> _WHAT IS REQUIRED_
Line by line, set down the records below from the first line through the line containing "vfov_deg: 14.4". Omit the pictures.

> _PROVIDED ENTRIES_
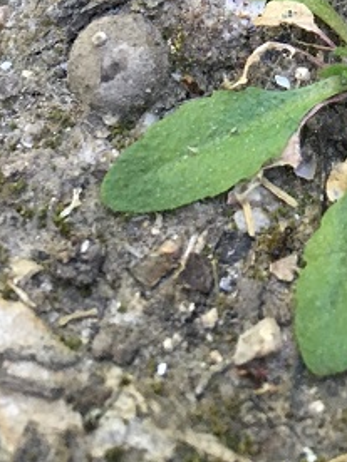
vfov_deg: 17.1
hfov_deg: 13.8
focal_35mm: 105
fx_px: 1403
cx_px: 374
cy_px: -211
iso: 50
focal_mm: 4.15
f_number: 2.2
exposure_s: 1/33
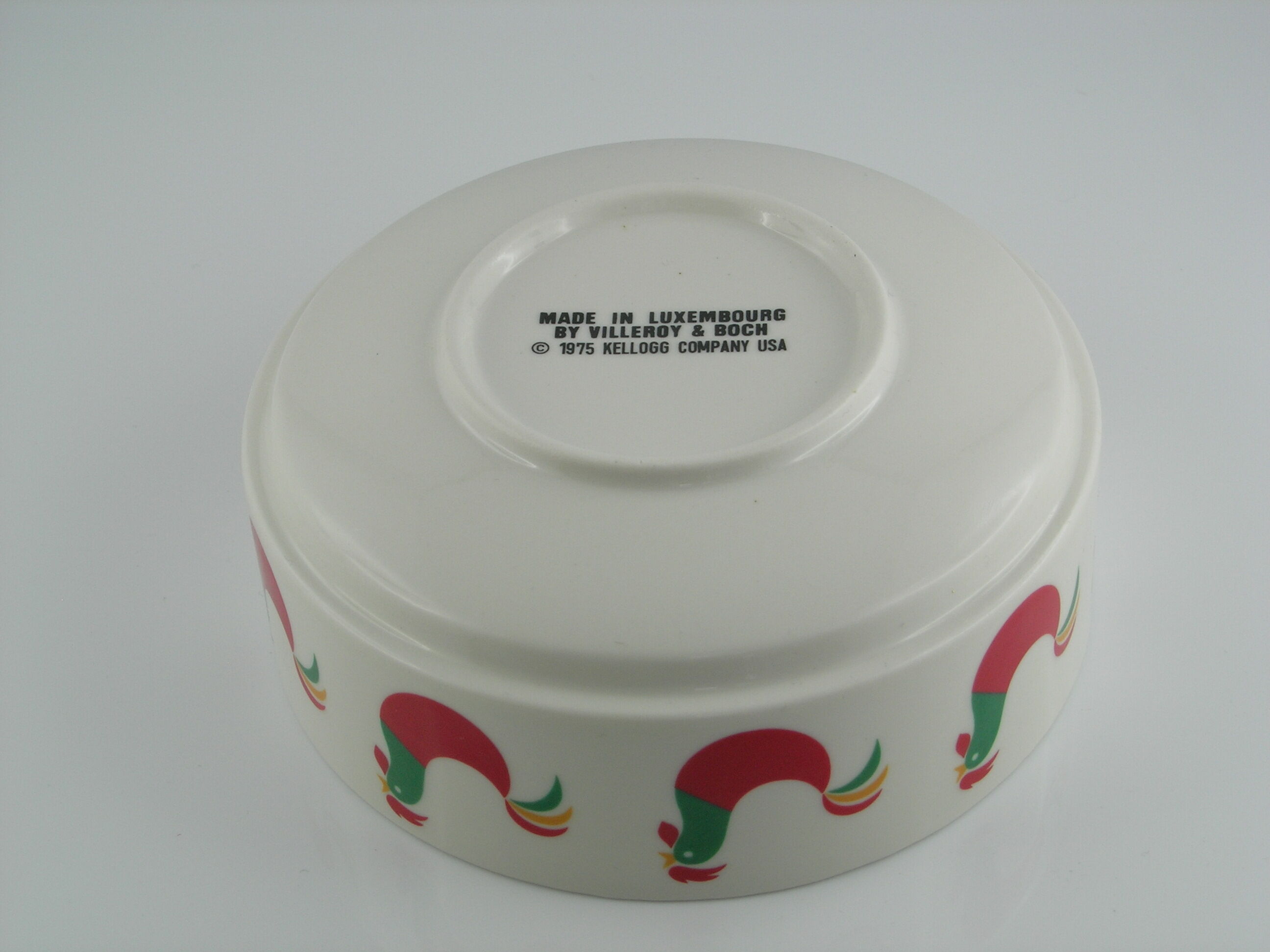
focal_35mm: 82
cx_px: 635
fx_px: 3008
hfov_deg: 23.8
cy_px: 476
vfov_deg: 18.0
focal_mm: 17
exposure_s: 1/70.6
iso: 64
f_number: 6.8
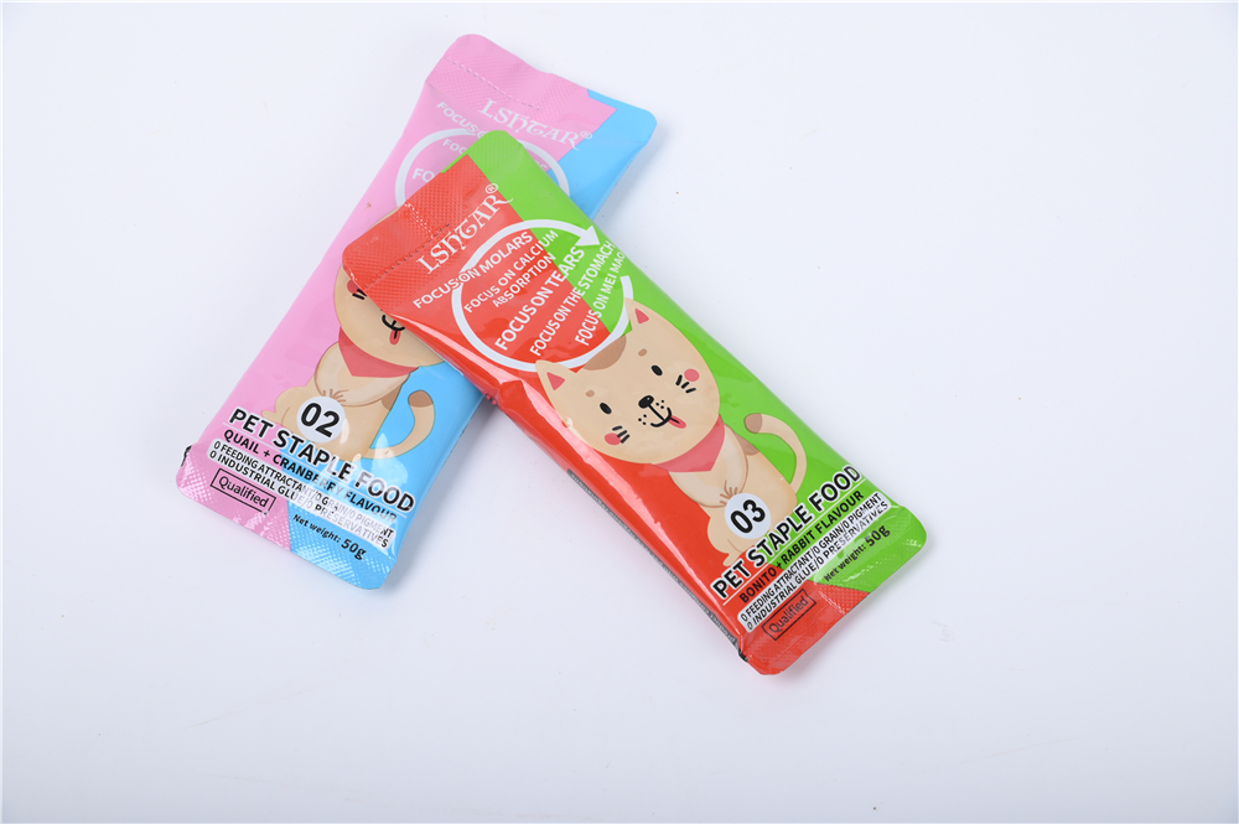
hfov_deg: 21.5
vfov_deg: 14.4
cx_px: 620
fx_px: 3267
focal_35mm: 95
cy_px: 412
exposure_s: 1/125
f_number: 11
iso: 125
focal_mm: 95
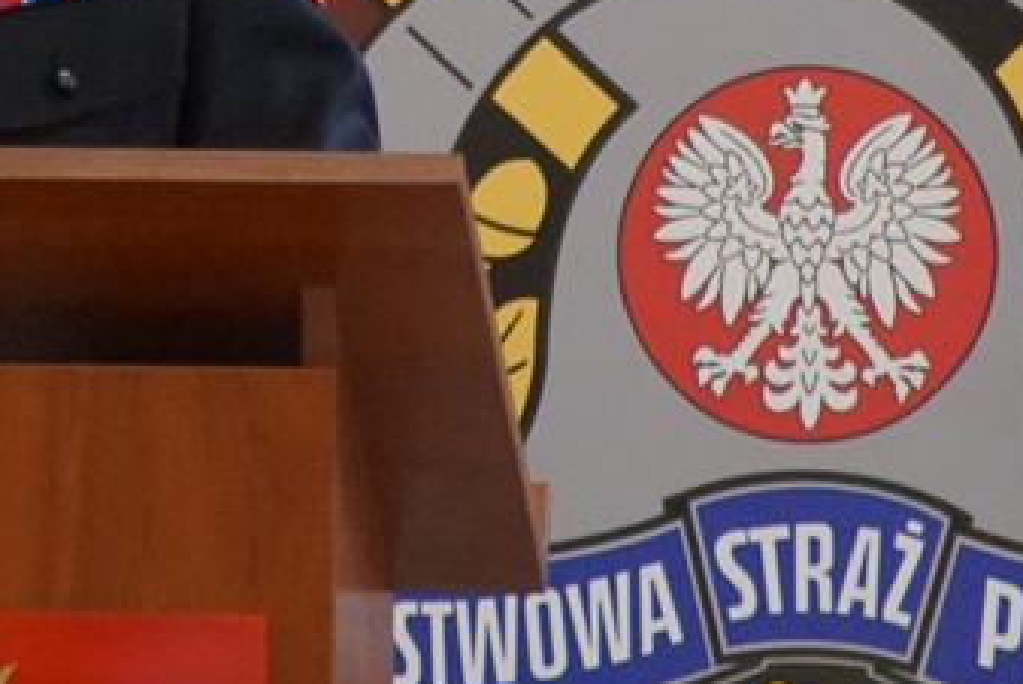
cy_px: -142
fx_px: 30261
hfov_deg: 1.9
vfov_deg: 1.3
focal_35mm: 1064
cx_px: 191
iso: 3200
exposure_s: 1/100
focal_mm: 200
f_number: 6.3
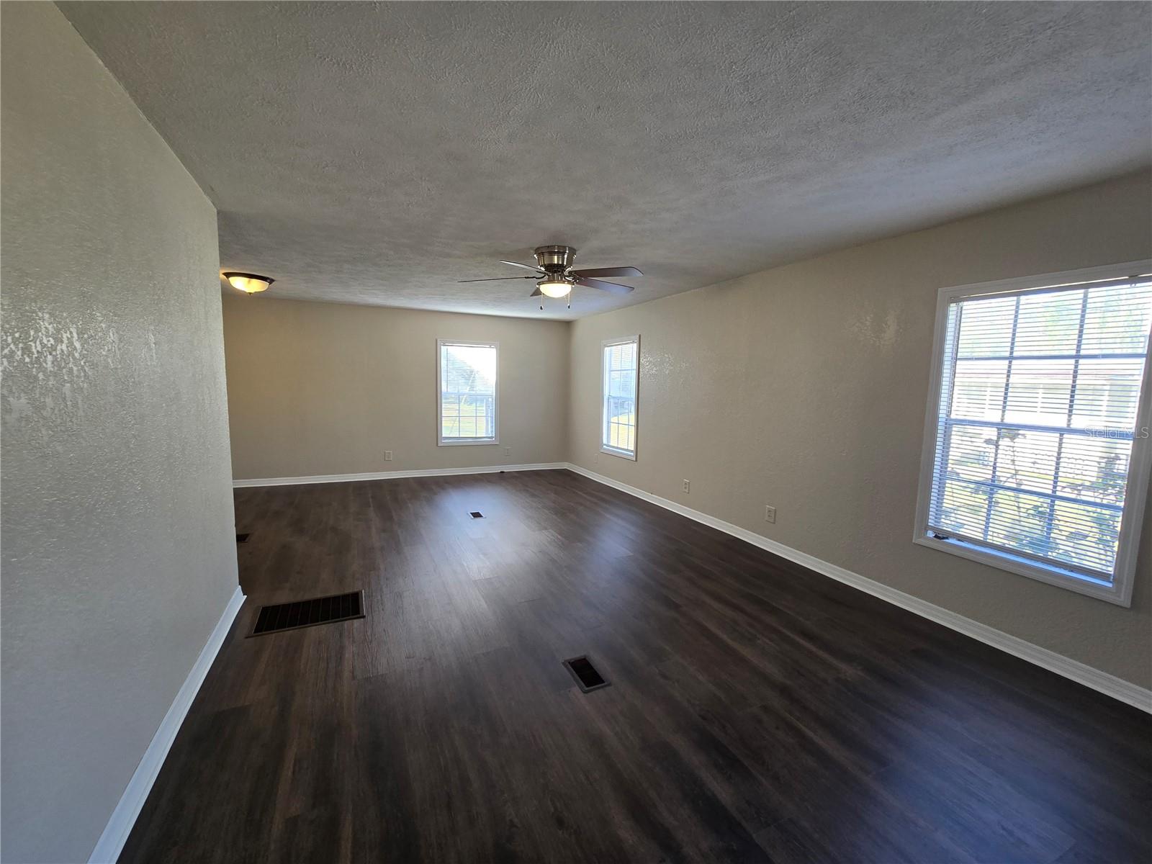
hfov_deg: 106.2
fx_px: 433
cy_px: 432
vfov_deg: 89.9
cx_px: 576
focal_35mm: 13
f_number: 2.2
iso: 125
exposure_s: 1/60
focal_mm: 2.2
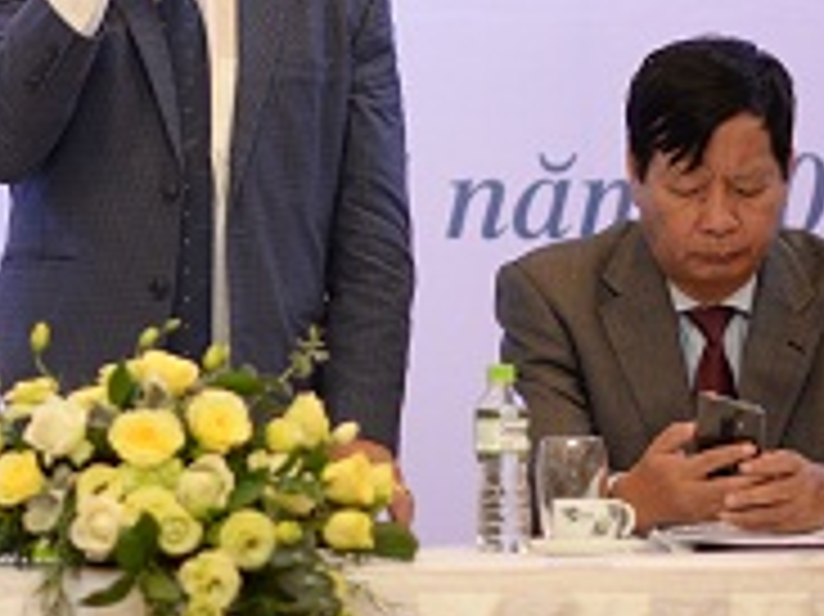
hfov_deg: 7.4
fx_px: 6375
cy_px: -81
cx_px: 113
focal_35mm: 268
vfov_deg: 5.5
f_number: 2
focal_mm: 85
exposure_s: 1/200
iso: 400
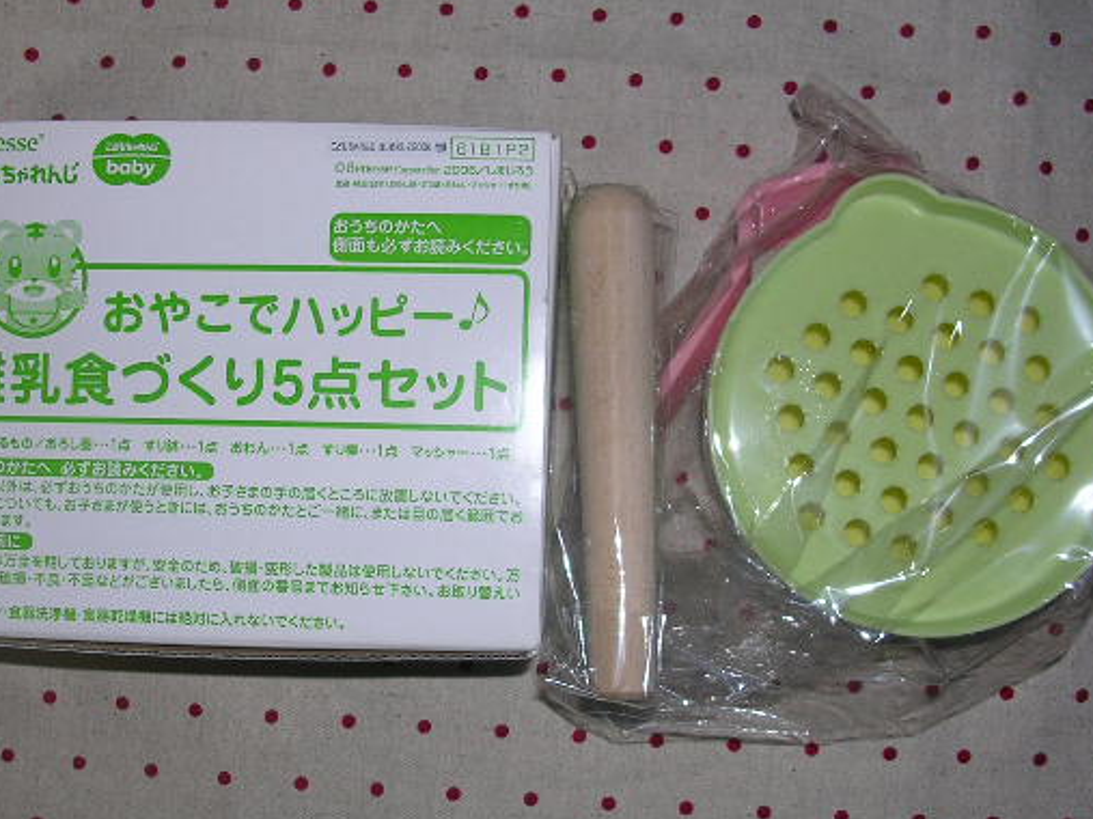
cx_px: 539
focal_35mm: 48
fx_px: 1515
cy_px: 478
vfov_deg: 30.2
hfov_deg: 39.7
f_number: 2.8
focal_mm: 5.8
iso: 50
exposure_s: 1/60.1
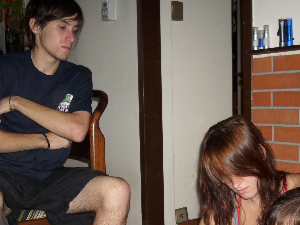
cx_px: 168
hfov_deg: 39.6
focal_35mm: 48
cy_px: 154
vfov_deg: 30.0
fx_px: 416
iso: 100
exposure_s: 1/60
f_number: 2.8
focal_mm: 6.2
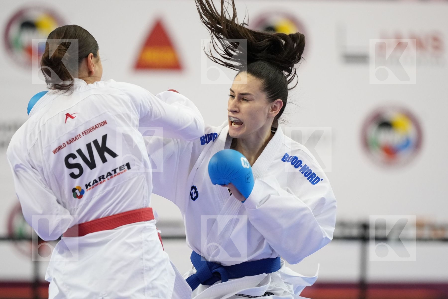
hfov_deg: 6.9
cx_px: 224
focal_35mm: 300
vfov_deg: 4.6
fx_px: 3733
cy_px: 150
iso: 3200
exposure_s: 1/1000
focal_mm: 200
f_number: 2.8
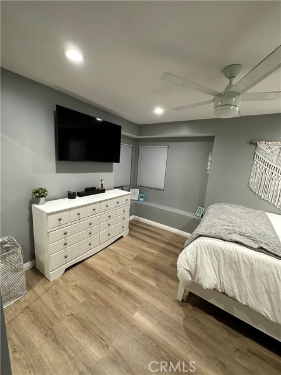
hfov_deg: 85.7
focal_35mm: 14
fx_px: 152
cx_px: 140
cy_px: 188
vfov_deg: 102.1
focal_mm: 2.22
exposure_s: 1/60
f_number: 2.2
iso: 320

> _TASK RESULT_
vfov_deg: 17.1
hfov_deg: 13.8
focal_35mm: 105
fx_px: 1403
cx_px: 374
cy_px: -211
iso: 50
focal_mm: 4.15
f_number: 2.2
exposure_s: 1/33
focal_35mm: 82
cx_px: 635
fx_px: 3008
hfov_deg: 23.8
cy_px: 476
vfov_deg: 18.0
focal_mm: 17
exposure_s: 1/70.6
iso: 64
f_number: 6.8
hfov_deg: 21.5
vfov_deg: 14.4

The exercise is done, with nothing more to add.